§ **Work to complete**
Count the lines in the records below that contain the string "zbiórkę", treating uppercase and lowercase letters as distinct, and give only the number.

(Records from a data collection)
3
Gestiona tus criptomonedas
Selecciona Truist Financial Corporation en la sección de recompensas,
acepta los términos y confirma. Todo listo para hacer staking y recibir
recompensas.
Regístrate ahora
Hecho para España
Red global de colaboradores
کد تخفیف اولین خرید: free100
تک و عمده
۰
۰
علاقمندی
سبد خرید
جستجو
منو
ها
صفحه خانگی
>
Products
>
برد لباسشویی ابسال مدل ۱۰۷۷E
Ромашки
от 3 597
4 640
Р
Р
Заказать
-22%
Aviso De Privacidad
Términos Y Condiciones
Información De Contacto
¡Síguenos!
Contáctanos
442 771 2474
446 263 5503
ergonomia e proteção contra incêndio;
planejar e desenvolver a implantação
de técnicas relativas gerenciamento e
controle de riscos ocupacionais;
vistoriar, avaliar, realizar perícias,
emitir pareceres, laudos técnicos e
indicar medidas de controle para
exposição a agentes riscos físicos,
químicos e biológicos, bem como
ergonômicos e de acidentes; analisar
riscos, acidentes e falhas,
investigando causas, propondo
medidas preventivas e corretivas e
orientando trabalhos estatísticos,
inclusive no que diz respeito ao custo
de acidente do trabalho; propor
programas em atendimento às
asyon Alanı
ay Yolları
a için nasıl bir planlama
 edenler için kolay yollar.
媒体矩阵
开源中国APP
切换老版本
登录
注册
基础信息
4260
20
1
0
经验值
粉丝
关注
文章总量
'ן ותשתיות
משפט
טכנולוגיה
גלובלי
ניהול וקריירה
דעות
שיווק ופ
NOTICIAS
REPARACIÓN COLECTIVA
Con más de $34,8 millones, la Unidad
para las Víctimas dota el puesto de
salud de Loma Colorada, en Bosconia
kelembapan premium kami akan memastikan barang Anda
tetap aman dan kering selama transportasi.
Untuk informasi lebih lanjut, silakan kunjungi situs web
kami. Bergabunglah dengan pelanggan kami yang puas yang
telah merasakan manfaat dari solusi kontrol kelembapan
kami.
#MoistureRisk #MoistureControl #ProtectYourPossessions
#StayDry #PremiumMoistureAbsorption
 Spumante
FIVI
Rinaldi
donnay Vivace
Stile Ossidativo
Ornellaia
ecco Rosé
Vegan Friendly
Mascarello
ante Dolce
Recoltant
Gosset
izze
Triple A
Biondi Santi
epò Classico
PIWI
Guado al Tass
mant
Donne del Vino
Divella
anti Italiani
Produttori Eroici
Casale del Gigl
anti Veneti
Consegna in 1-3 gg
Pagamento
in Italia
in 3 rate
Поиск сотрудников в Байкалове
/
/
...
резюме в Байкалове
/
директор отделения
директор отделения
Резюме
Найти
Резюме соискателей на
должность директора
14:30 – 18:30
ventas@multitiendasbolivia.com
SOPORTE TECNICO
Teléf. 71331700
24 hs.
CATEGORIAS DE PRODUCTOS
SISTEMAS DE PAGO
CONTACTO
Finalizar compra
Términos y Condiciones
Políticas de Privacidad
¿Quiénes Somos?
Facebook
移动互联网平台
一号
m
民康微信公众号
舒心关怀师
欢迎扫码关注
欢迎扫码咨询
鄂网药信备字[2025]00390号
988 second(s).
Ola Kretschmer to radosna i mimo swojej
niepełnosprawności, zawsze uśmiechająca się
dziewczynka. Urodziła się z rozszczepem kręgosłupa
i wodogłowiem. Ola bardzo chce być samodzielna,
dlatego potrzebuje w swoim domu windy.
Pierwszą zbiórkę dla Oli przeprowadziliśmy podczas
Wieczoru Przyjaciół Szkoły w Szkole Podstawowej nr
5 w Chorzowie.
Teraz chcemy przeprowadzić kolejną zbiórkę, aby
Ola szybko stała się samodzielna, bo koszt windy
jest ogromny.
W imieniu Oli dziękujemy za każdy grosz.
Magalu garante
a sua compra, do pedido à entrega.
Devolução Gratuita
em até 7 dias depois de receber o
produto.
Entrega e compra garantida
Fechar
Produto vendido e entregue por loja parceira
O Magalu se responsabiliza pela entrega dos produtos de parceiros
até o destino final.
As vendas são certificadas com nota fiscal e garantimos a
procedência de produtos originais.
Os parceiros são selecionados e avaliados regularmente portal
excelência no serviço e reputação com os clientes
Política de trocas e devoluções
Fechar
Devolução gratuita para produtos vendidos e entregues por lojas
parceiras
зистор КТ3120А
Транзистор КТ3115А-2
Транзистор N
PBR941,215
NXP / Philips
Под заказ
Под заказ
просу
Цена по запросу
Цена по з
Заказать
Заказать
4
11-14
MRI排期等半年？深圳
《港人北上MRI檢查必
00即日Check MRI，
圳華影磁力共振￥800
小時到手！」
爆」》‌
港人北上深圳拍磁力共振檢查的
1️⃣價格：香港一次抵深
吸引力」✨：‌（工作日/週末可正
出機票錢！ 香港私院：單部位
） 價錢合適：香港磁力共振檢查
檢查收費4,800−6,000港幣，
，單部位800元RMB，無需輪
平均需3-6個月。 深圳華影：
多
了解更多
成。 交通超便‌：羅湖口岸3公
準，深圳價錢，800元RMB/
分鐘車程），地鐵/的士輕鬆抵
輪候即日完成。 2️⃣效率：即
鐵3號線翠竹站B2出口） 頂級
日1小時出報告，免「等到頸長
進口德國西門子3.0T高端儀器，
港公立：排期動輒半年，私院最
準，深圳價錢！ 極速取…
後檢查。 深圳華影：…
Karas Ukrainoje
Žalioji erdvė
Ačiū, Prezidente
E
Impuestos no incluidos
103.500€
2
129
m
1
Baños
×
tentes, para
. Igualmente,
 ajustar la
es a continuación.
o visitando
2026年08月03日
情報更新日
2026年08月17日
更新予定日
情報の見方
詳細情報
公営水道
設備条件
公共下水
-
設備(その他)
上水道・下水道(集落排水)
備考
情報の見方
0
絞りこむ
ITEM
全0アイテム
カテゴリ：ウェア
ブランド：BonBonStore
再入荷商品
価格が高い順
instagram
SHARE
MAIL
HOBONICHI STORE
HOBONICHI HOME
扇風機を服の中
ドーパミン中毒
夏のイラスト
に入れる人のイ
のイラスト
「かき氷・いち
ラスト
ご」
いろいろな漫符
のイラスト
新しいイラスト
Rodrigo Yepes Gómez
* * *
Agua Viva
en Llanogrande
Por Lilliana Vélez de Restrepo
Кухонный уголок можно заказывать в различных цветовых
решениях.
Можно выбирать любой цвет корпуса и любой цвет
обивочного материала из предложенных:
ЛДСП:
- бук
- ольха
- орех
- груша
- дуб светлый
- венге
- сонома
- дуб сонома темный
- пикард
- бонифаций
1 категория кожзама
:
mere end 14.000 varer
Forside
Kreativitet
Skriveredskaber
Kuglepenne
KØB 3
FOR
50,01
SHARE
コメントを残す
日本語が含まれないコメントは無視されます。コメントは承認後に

§ **Completed exercise**
2